Task objective: Rewrite the lines below as a numbered list with blank lines omitted, starting at the first line of the rows and ending at the line that contains "ಅನುವಾದಗಳನ್ನು", with both of those lines included.

Input data:

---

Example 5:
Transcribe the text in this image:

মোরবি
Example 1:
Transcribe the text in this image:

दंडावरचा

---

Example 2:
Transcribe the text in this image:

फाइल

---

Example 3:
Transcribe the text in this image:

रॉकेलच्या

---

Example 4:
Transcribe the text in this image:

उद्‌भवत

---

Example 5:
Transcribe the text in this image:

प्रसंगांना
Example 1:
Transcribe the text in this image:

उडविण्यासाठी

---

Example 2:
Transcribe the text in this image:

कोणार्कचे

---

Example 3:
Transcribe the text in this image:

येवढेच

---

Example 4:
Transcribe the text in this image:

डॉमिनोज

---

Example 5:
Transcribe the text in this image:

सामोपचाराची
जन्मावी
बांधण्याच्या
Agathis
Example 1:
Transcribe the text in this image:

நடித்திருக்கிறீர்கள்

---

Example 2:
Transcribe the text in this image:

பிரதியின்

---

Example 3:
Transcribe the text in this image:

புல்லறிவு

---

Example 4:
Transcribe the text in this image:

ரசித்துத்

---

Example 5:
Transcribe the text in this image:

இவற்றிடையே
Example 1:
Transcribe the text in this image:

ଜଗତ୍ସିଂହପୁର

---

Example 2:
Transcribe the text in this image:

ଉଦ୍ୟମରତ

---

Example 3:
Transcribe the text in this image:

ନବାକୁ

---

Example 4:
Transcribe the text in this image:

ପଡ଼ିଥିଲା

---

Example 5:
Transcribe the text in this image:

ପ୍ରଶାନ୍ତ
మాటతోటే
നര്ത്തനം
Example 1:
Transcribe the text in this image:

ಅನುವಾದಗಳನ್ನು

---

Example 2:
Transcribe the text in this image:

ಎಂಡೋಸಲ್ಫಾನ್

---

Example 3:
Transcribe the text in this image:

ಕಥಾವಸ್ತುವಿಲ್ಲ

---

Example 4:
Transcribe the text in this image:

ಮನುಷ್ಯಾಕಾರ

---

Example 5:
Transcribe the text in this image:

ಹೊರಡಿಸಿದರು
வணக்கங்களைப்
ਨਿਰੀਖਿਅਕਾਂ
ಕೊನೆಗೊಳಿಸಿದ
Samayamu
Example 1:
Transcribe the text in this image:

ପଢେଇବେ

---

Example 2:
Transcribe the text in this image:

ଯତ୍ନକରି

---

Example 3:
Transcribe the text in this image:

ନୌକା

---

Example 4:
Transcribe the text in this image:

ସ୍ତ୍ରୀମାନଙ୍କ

Solution for this problem:
1. ---
2. Example 5:
3. Transcribe the text in this image:
4. মোরবি
5. Example 1:
6. Transcribe the text in this image:
7. दंडावरचा
8. ---
9. Example 2:
10. Transcribe the text in this image:
11. फाइल
12. ---
13. Example 3:
14. Transcribe the text in this image:
15. रॉकेलच्या
16. ---
17. Example 4:
18. Transcribe the text in this image:
19. उद्‌भवत
20. ---
21. Example 5:
22. Transcribe the text in this image:
23. प्रसंगांना
24. Example 1:
25. Transcribe the text in this image:
26. उडविण्यासाठी
27. ---
28. Example 2:
29. Transcribe the text in this image:
30. कोणार्कचे
31. ---
32. Example 3:
33. Transcribe the text in this image:
34. येवढेच
35. ---
36. Example 4:
37. Transcribe the text in this image:
38. डॉमिनोज
39. ---
40. Example 5:
41. Transcribe the text in this image:
42. सामोपचाराची
43. जन्मावी
44. बांधण्याच्या
45. Agathis
46. Example 1:
47. Transcribe the text in this image:
48. நடித்திருக்கிறீர்கள்
49. ---
50. Example 2:
51. Transcribe the text in this image:
52. பிரதியின்
53. ---
54. Example 3:
55. Transcribe the text in this image:
56. புல்லறிவு
57. ---
58. Example 4:
59. Transcribe the text in this image:
60. ரசித்துத்
61. ---
62. Example 5:
63. Transcribe the text in this image:
64. இவற்றிடையே
65. Example 1:
66. Transcribe the text in this image:
67. ଜଗତ୍ସିଂହପୁର
68. ---
69. Example 2:
70. Transcribe the text in this image:
71. ଉଦ୍ୟମରତ
72. ---
73. Example 3:
74. Transcribe the text in this image:
75. ନବାକୁ
76. ---
77. Example 4:
78. Transcribe the text in this image:
79. ପଡ଼ିଥିଲା
80. ---
81. Example 5:
82. Transcribe the text in this image:
83. ପ୍ରଶାନ୍ତ
84. మాటతోటే
85. നര്ത്തനം
86. Example 1:
87. Transcribe the text in this image:
88. ಅನುವಾದಗಳನ್ನು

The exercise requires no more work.